Patricia Nelson  née Black is a former provincial level politician from Alberta, Canada. As a member of the ruling Progressive Conservative Party of Alberta, she served as a Member of the Legislative Assembly of Alberta for the Calgary-Foothills electoral district from 1989 to 2004.  During this time she served as a minister in a number of portfolios: Energy, Economic Development and Tourism, Government Services, and Finance.  She also served as Deputy Government House Leader and as a member of Treasury Board.

Political career
Black was elected to the Legislative Assembly of Alberta for the first time in a hotly contested three-way race in the 1989 Alberta general election. She won her second term in office in the 1993 Alberta general election, winning in a landslide.
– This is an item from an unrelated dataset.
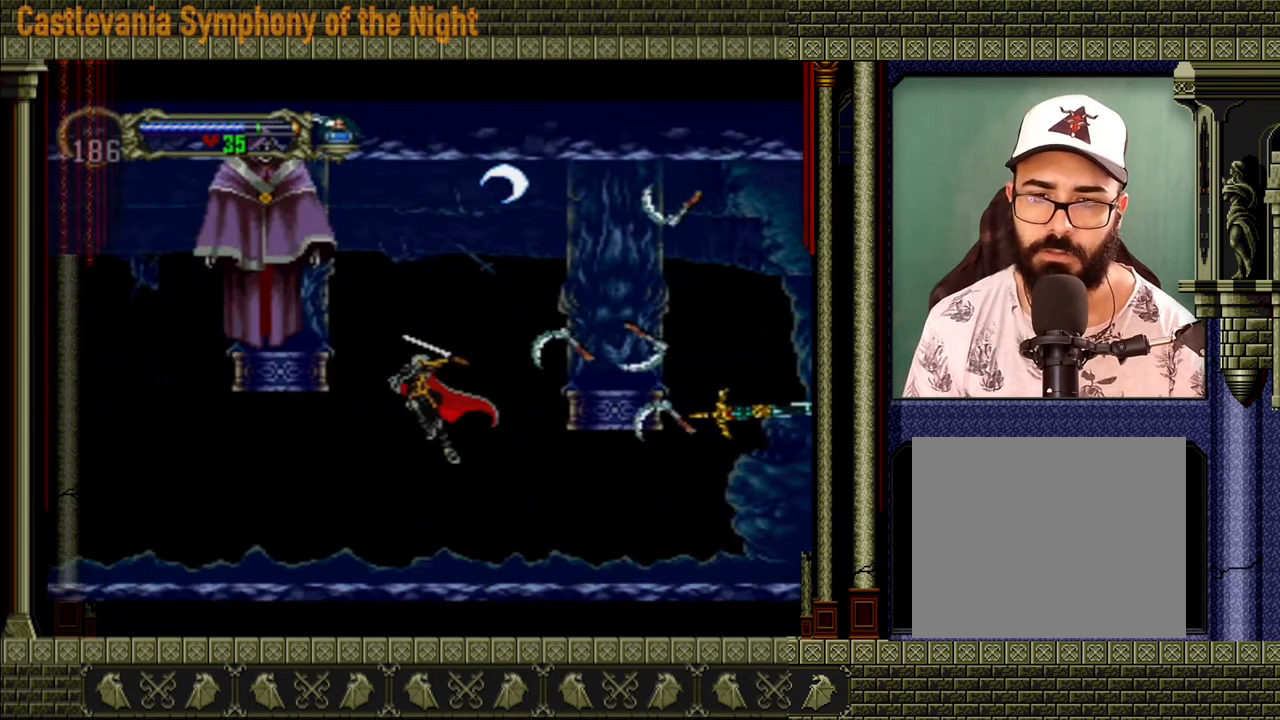
{"buttons": [], "left_stick": "left", "right_stick": "center", "events": [[200, "X", "up"], [240, "A", "up"], [400, "X", "down"], [440, "left_stick", "left"], [520, "X", "up"]]}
Nelson won her third term in office in the 1997 Alberta general election, again by a large majority.

Black married in 1998 and changed her last name to Nelson.
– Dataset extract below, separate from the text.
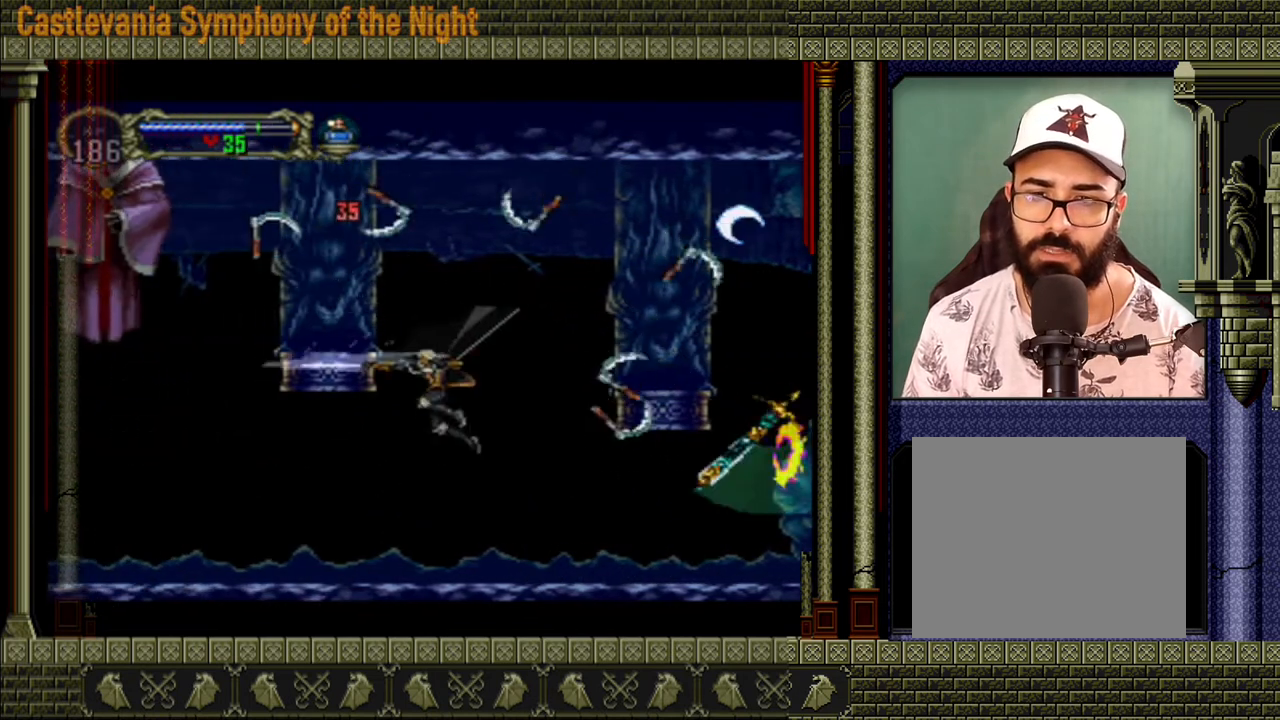
{"buttons": [], "left_stick": "left", "right_stick": "center", "events": []}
Nelson won her fourth term in office with another massive landslide victory in the 2001 Alberta general election.

During her years as finance minister in the governments of Premier Ralph Klein, Nelson oversaw the retirement of the Alberta provincial debt.

References

 

Living people
Women government ministers of Canada
Finance ministers of Alberta
Members of the Executive Council of Alberta
Politicians from Calgary
Progressive Conservative Association of Alberta MLAs
Female finance ministers
Women MLAs in Alberta
21st-century Canadian women politicians
Year of birth missing (living people)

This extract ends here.